With J.J. Fad’s Supersonic playing in the background, the crew from Noveske Rifleworks was filmed shooting the many variants of the new Ghetto Blaster. The name, the sound and the video are not like anything else typically seen in the firearms industry.

Noveske Ghetto Blaster

These rifles use the company’s Gen 4 receiver set along with a variety of features that include:

  • collapsible Q PDW style stocks (designed by Kevin Brittingham and Q)
  • Cherry Bomb muzzle brake, also from Q
  • Noveske Rail system in either M-LOK or KeyMod
  • ambidextrous controls including a 60˚ safety selector
  • flared magazine well
  • Magpul K2 pistol grip
  • Magpul MBUS Pro folding sights
  • Geissele SD-E trigger
  • Geissele Super Badass charging handle (Noveske marked)
  • Magpul PMAG 30-round magazine

This is the Noveske Ghetto Blaster

Today, the company is offering three basic models with more coming soon. Available at launch are:

  • SBR chambered in 5.56 NATO with a 7.94” barrel (1:7” twist)
  • SBR chambered in 300 BLK with a 7.94” barrel
  • Standard rifle chambered in 5.56 NATO with a 16” barrel (1:7” twist)

One of the more interesting additions to the line is a 10mm version planned for a Q1 2018 release. Also planned for the same time period is a suppressed 300 BLK gun.

The SBR versions of this gun have a Honey Badger feel to them. I don’t think that the involvement of Q and Kevin Brittingham is a pure coincidence.

The suggested retail price of these guns starts at $1,995 for the SBRs and $2,300 for the full length rifle. According to the company, the first 100 rifles sold will receive a 10% discount. These guns will start shipping in December, but the company is taking orders immediately. If you are interested in this deal, you will want to move quickly. I suspect the company will sell the first hundred quickly.

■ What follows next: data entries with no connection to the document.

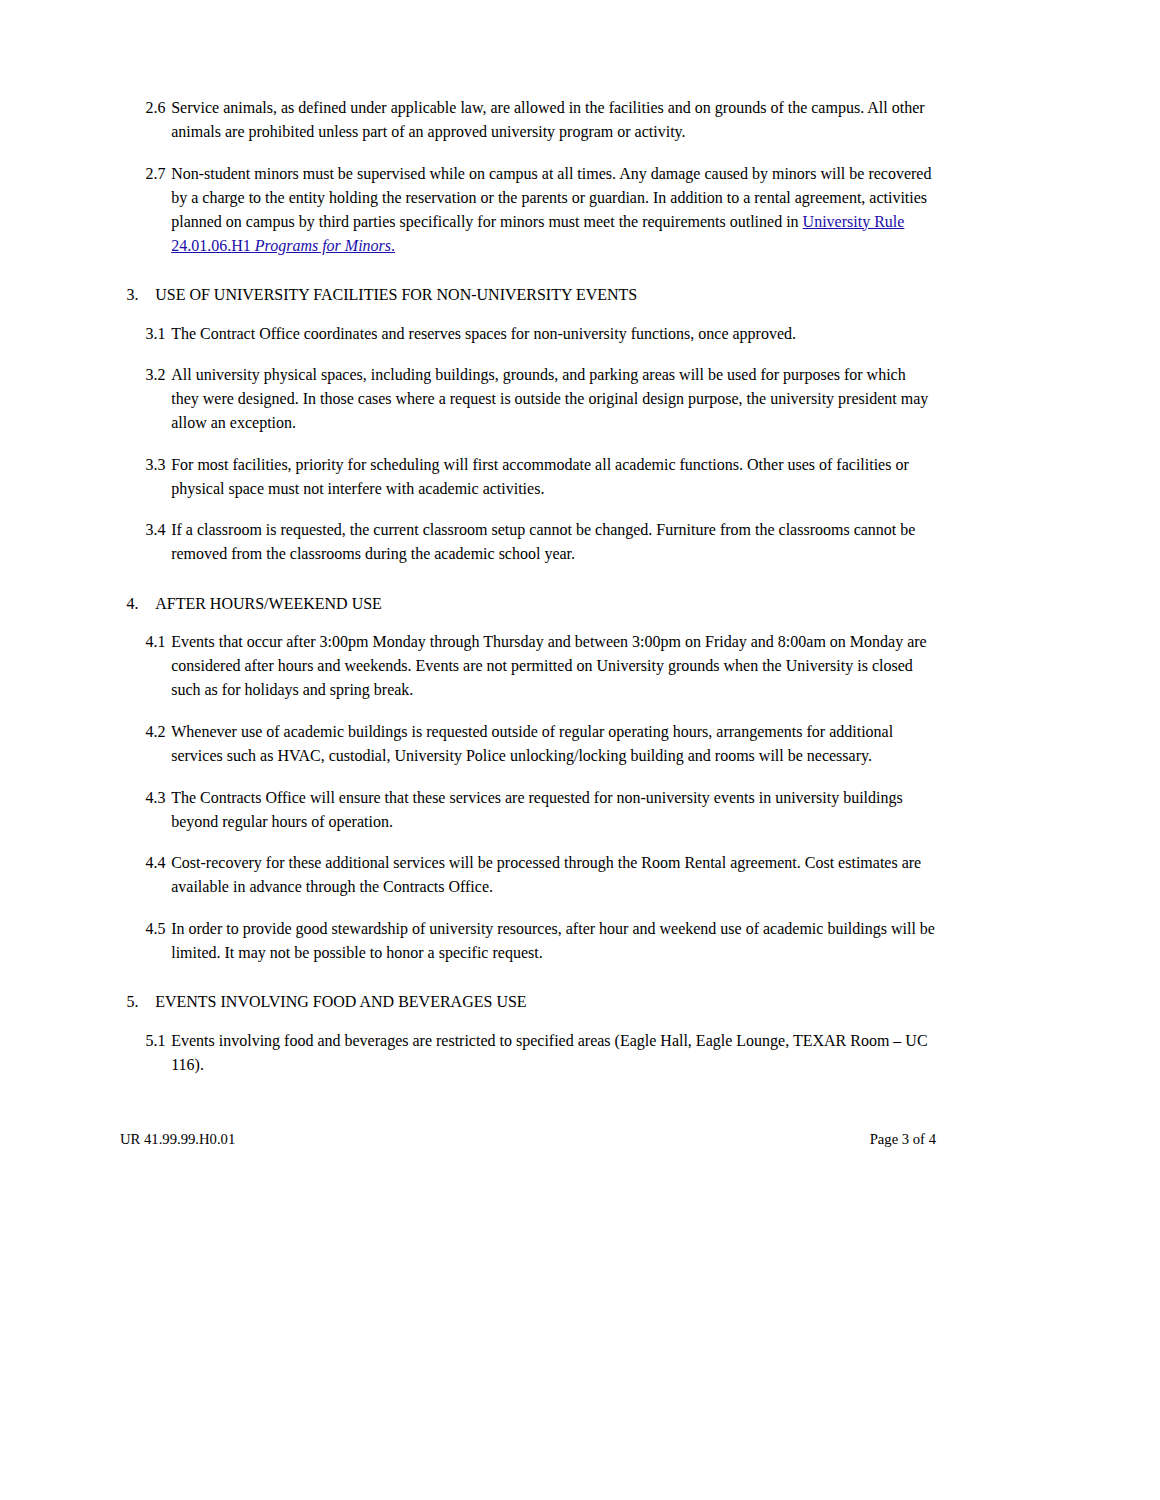2.6
Service animals, as defined under applicable law, are allowed in the facilities and on grounds of the campus. All other animals are prohibited unless part of an approved university program or activity.
2.7
Non-student minors must be supervised while on campus at all times. Any damage caused by minors will be recovered by a charge to the entity holding the reservation or the parents or guardian. In addition to a rental agreement, activities planned on campus by third parties specifically for minors must meet the requirements outlined in University Rule 24.01.06.H1 Programs for Minors.
3.
USE OF UNIVERSITY FACILITIES FOR NON-UNIVERSITY EVENTS
3.1
The Contract Office coordinates and reserves spaces for non-university functions, once approved.
3.2
All university physical spaces, including buildings, grounds, and parking areas will be used for purposes for which they were designed. In those cases where a request is outside the original design purpose, the university president may allow an exception.
3.3
For most facilities, priority for scheduling will first accommodate all academic functions. Other uses of facilities or physical space must not interfere with academic activities.
3.4
If a classroom is requested, the current classroom setup cannot be changed. Furniture from the classrooms cannot be removed from the classrooms during the academic school year.
4.
AFTER HOURS/WEEKEND USE
4.1
Events that occur after 3:00pm Monday through Thursday and between 3:00pm on Friday and 8:00am on Monday are considered after hours and weekends. Events are not permitted on University grounds when the University is closed such as for holidays and spring break.
4.2
Whenever use of academic buildings is requested outside of regular operating hours, arrangements for additional services such as HVAC, custodial, University Police unlocking/locking building and rooms will be necessary.
4.3
The Contracts Office will ensure that these services are requested for non-university events in university buildings beyond regular hours of operation.
4.4
Cost-recovery for these additional services will be processed through the Room Rental agreement. Cost estimates are available in advance through the Contracts Office.
4.5
In order to provide good stewardship of university resources, after hour and weekend use of academic buildings will be limited. It may not be possible to honor a specific request.
5.
EVENTS INVOLVING FOOD AND BEVERAGES USE
5.1
Events involving food and beverages are restricted to specified areas (Eagle Hall, Eagle Lounge, TEXAR Room – UC 116).
UR 41.99.99.H0.01
Page 3 of 4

This is the Noveske Ghetto Blaster

For younger readers that may be unfamiliar with the term Ghetto Blaster, this was a term synonymous with “boom box” and referred to large but portable radio and cassette players in the 1980s. Typically, these radios would be played loud in public areas and were sometimes seen as a form of rebellion against social norms. The term ghetto blaster is sometimes used as a pejorative by people who disliked the rebellious behavior. The song Supersonic was from the same era.